**Requirement**
An exact copy of every record is needed, with the pictures left out.

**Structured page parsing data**
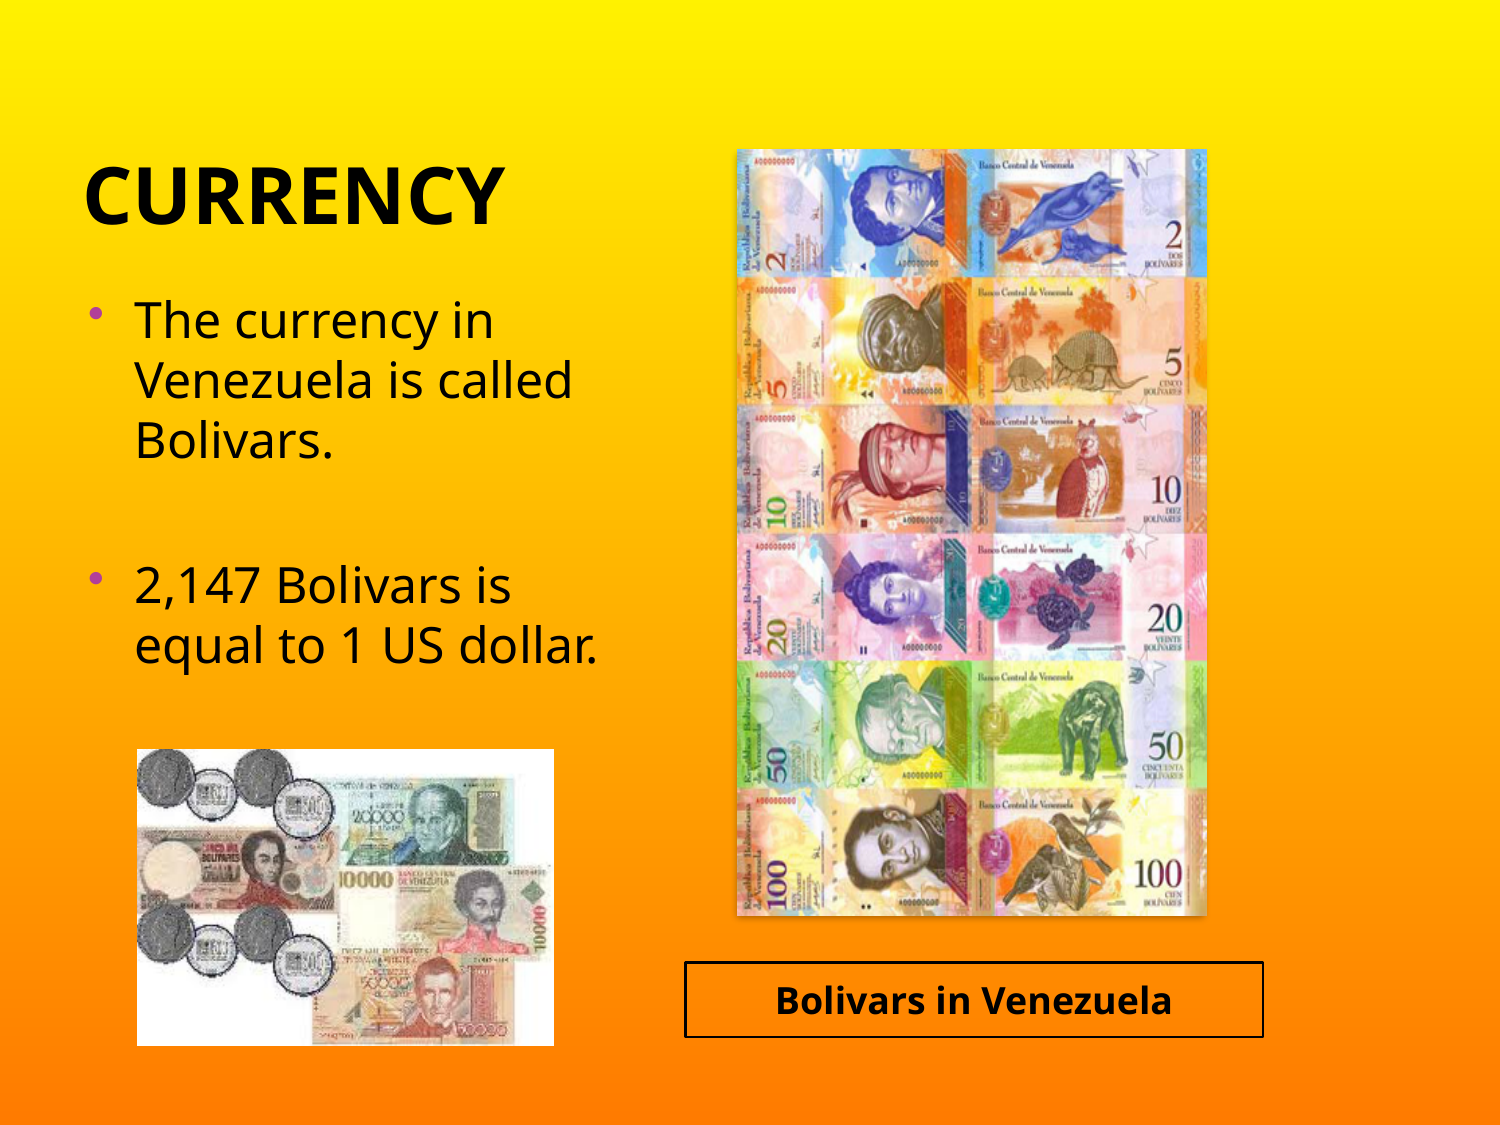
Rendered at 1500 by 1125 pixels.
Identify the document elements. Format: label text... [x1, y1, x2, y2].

list The currency in Venezuela is called Bolivars. 2,147 Bolivars is equal to 1 US dollar. [75, 280, 653, 713]
list Bolivars in Venezuela [684, 961, 1264, 1038]
picture [736, 149, 1207, 917]
picture [136, 749, 554, 1046]
title Currency [75, 52, 1263, 240]
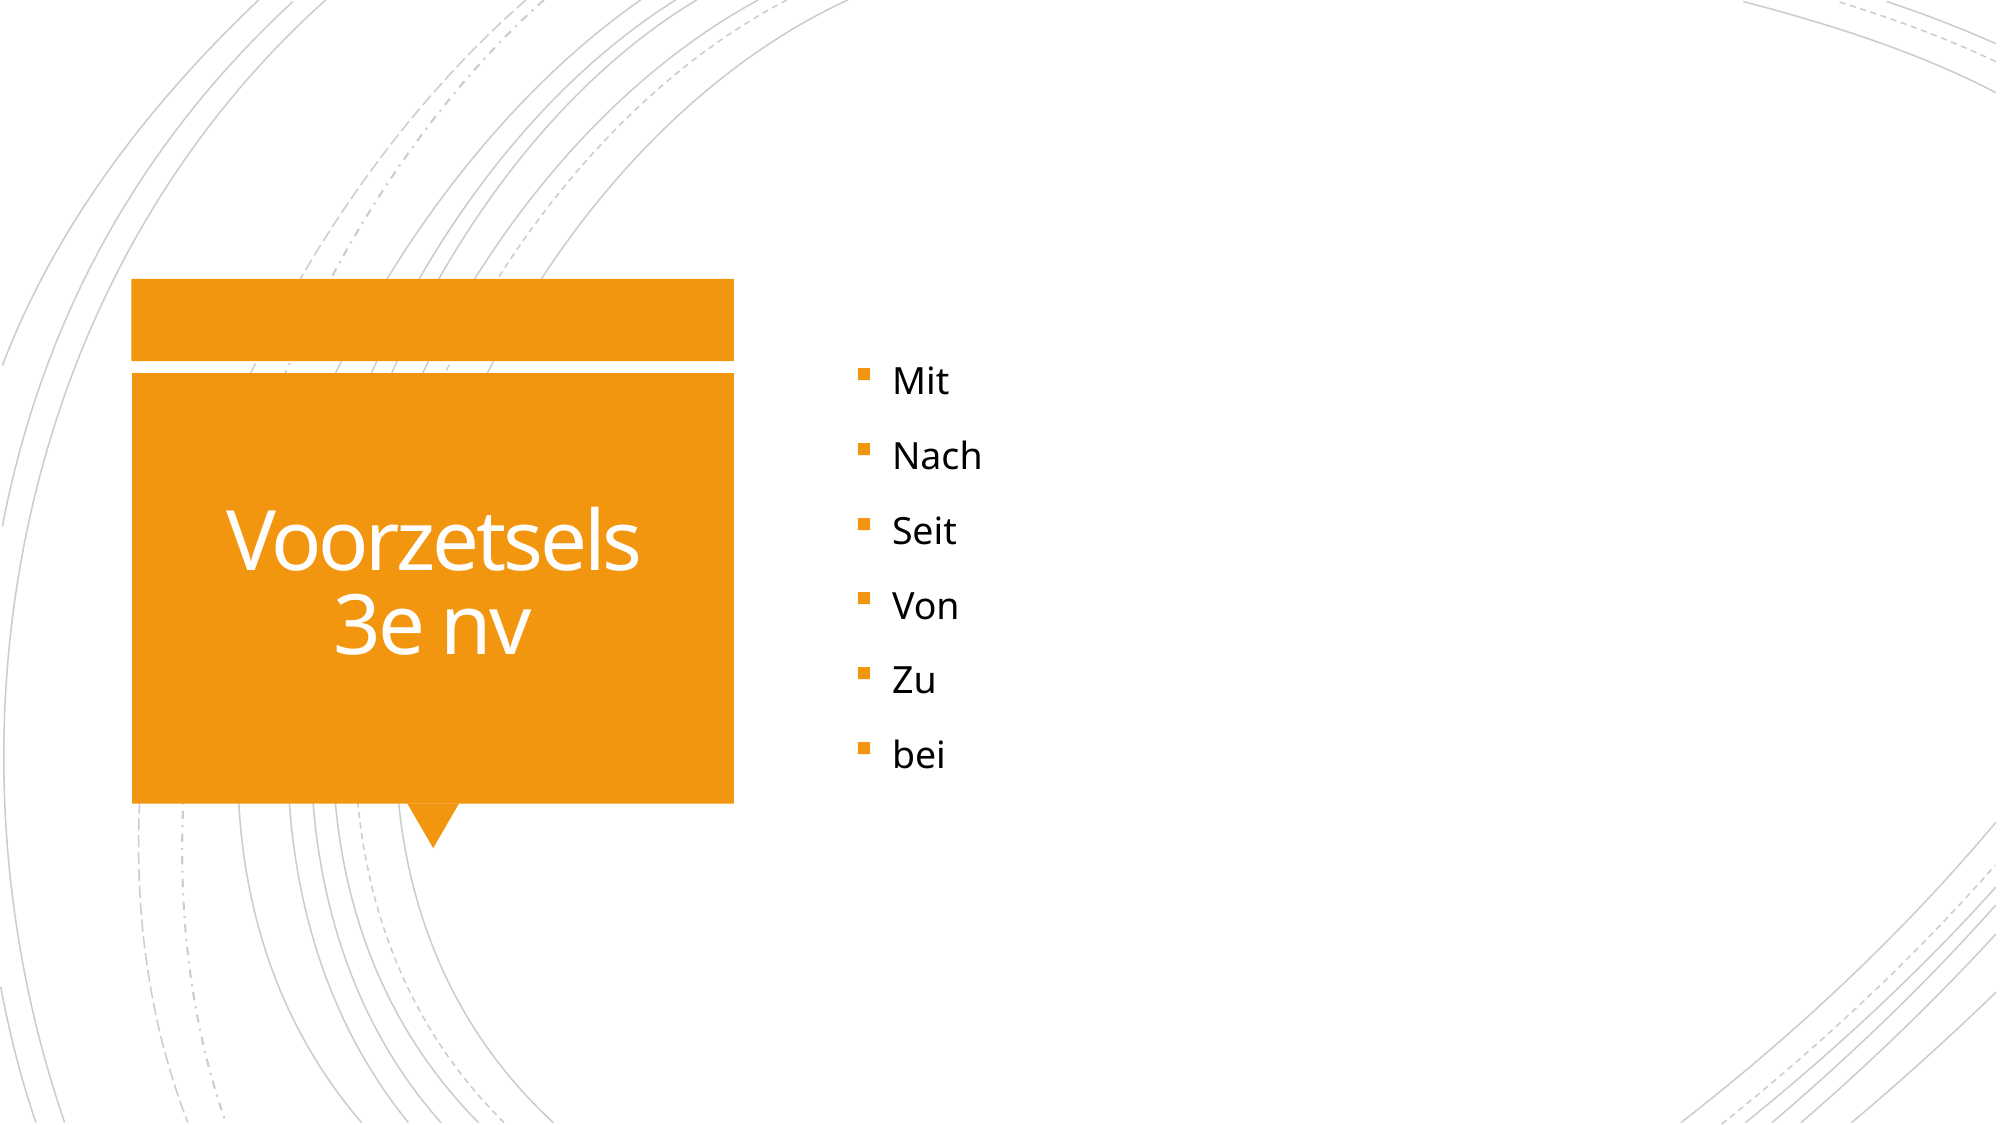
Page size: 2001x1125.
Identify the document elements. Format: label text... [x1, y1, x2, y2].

title Voorzetsels 3e nv [145, 385, 720, 789]
list Mit Nach Seit Von Zu bei [839, 131, 1871, 993]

**Exercise answer**
Rendered at 1500 by 1125 pixels.
Identify the document elements. Format: label text... [x1, y1, x2, y2].

list The currency in Venezuela is called Bolivars. 2,147 Bolivars is equal to 1 US dollar. [75, 280, 653, 713]
list Bolivars in Venezuela [684, 961, 1264, 1038]
picture [736, 149, 1207, 917]
picture [136, 749, 554, 1046]
title Currency [75, 52, 1263, 240]
Page size: 2001x1125.
Identify the document elements. Format: label text... [x1, y1, x2, y2].

title Voorzetsels 3e nv [145, 385, 720, 789]
list Mit Nach Seit Von Zu bei [839, 131, 1871, 993]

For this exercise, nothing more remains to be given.